--- Stored data ---
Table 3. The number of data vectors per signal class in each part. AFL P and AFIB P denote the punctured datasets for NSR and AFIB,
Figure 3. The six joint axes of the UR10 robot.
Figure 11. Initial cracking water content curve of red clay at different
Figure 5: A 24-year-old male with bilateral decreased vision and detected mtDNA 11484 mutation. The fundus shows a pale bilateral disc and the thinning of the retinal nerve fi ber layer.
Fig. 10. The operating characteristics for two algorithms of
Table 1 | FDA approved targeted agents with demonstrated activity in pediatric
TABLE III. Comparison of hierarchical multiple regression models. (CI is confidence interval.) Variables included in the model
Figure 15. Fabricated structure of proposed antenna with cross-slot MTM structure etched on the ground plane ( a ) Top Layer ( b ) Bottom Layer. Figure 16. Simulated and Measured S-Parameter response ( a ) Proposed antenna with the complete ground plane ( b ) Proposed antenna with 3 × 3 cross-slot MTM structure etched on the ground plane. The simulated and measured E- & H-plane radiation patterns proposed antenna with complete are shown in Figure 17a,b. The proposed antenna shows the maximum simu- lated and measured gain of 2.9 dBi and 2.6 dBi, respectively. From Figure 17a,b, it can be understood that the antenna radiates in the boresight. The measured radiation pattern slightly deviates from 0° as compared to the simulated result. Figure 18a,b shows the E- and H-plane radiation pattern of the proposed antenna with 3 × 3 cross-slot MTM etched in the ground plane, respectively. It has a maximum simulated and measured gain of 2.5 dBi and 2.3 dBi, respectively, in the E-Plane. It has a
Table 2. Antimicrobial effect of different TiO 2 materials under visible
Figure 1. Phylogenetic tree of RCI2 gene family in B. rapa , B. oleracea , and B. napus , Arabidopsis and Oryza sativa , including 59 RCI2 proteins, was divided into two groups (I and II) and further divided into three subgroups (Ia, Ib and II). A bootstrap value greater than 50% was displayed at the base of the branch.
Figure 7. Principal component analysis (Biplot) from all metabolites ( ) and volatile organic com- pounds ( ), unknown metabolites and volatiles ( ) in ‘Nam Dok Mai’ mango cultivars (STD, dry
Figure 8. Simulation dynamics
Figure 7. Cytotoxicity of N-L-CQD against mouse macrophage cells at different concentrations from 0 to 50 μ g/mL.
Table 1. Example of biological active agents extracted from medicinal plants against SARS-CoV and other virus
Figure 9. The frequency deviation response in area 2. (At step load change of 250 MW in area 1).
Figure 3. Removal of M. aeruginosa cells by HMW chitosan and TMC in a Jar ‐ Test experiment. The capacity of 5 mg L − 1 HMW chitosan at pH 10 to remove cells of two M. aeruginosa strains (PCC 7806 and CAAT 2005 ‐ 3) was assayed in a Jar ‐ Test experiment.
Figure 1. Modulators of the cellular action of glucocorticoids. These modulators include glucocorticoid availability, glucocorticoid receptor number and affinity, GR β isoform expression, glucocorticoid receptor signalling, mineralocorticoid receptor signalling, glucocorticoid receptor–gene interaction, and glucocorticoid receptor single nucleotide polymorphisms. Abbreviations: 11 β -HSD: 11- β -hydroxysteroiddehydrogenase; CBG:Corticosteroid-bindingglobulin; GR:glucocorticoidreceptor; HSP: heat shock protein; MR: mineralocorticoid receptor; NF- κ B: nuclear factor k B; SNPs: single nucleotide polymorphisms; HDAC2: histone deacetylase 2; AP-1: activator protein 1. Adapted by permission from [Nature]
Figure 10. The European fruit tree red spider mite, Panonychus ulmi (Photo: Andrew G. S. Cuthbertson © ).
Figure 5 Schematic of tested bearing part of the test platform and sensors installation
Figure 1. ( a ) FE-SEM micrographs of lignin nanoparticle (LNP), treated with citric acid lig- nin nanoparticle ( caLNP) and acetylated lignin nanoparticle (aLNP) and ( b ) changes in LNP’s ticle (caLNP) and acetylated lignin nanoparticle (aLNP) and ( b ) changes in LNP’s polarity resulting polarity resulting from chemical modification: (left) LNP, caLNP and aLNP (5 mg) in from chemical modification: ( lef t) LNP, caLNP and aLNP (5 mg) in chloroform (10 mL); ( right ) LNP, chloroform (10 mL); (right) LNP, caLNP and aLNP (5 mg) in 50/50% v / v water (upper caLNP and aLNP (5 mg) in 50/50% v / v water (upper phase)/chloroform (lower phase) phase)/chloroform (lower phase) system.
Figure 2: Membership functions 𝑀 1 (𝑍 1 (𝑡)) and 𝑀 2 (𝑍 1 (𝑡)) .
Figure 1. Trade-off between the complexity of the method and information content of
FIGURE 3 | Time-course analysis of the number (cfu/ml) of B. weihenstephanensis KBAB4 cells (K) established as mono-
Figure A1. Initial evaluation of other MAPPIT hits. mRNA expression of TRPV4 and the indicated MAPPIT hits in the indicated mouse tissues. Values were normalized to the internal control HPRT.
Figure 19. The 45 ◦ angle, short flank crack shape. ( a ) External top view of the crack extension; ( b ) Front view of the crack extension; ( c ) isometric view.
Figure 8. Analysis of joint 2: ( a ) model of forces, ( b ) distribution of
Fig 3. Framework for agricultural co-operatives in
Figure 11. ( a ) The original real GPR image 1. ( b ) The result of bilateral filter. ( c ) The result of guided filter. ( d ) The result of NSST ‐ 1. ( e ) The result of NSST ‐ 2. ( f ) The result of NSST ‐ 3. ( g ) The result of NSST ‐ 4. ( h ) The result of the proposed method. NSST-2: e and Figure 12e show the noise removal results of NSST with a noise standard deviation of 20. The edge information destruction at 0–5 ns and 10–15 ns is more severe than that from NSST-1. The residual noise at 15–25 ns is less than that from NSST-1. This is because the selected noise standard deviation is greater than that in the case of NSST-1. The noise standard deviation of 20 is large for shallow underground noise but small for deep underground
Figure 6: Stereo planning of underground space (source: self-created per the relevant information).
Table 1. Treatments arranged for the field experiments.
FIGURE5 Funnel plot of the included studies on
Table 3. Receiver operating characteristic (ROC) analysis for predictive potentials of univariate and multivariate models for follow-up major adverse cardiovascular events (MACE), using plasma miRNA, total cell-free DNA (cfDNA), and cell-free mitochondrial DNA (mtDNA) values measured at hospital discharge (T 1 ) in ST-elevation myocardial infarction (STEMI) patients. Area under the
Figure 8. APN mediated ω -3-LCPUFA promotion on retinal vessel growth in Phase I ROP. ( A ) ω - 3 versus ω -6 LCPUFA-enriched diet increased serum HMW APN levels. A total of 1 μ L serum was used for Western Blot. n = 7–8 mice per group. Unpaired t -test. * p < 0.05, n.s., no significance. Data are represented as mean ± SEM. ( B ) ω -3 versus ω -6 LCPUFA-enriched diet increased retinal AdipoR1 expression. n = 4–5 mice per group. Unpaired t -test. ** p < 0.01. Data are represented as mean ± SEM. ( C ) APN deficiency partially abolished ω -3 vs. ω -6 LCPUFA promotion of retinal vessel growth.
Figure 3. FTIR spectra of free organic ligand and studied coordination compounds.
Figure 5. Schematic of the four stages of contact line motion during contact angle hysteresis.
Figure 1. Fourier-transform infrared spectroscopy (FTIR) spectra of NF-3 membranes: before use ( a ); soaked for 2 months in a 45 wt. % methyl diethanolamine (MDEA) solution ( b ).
---
* _What is being asked_:
Reproduce verbatim the range of lines that opens the records and closes with the line containing "TABLE III. Comparison". Omit everything after it.

* _Result_:
Table 3. The number of data vectors per signal class in each part. AFL P and AFIB P denote the punctured datasets for NSR and AFIB,
Figure 3. The six joint axes of the UR10 robot.
Figure 11. Initial cracking water content curve of red clay at different
Figure 5: A 24-year-old male with bilateral decreased vision and detected mtDNA 11484 mutation. The fundus shows a pale bilateral disc and the thinning of the retinal nerve fi ber layer.
Fig. 10. The operating characteristics for two algorithms of
Table 1 | FDA approved targeted agents with demonstrated activity in pediatric
TABLE III. Comparison of hierarchical multiple regression models. (CI is confidence interval.) Variables included in the model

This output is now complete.